Merge operations can be costly in Matrix for large rooms, affecting both database storage and load and disk usage when memory is exhausted, reaching swap level.

That said, there is still room for improvement in the protocol. We have designed and tested slight changes that could make Matrix much more efficient for large rooms.

A Proposal to Simplify and Speed Up Merge Operations

Here is the rationale behind a proposal we have made to simplify and speed up merge operations:

State resolution v2 uses certain graph algorithms, which can result in at least linear processing time for the number of state events in a room’s DAG, creating a significant load on servers.

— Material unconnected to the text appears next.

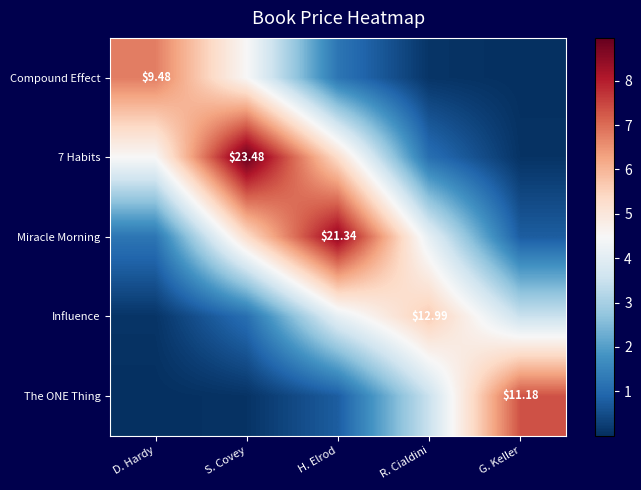

Which series has the largest range (max minus min)?

7 Habits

The goal of this issue is to discuss and develop changes to state resolution to achieve O(n log ⁡ n) total processing time when handling a room with n state events (i.e., O(log ⁡ n) on average) in realistic scenarios, while maintaining a good user experience.

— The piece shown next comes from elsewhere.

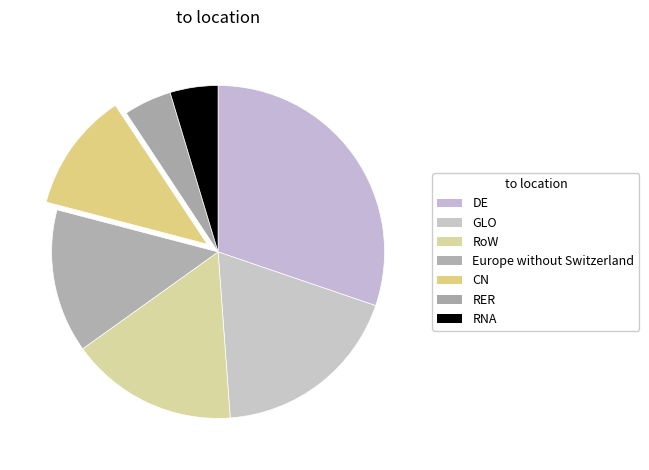

Count the number of slices in the pie.

7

The approach described below is closer to state resolution v1 but seeks to address state resets in a different way.

For more detail, you can read our proposal on the Matrix spec tracker: Make state resolution faster.

In simpler terms, we propose adding a version associated with each event_id to simplify conflict management and introduce a heuristic that skips traversal of large parts of the graph.

Impact of the Proposal

From our initial assessment, in a very large room — such as one with 100,000 members — our approach could improve processing performance by 100x to 1000x, as the current processing cost scales with the number of users in the room. This improvement would enable smoother conversations, reduced lag, and more responsive interactions for end-users, while also reducing server infrastructure load and resource usage.

While our primary goal is to improve performance in very large rooms, these changes benefit all users by reducing overall server load and improving processing times across various room sizes.

We plan to implement this improvement in our own code to evaluate its real-world effectiveness while the Matrix team considers its potential value for the reference protocol.


  1. For those who remember, a conversation in Matrix is similar to the collaborative editing protocol built on top of XMPP for the Google Wave platform.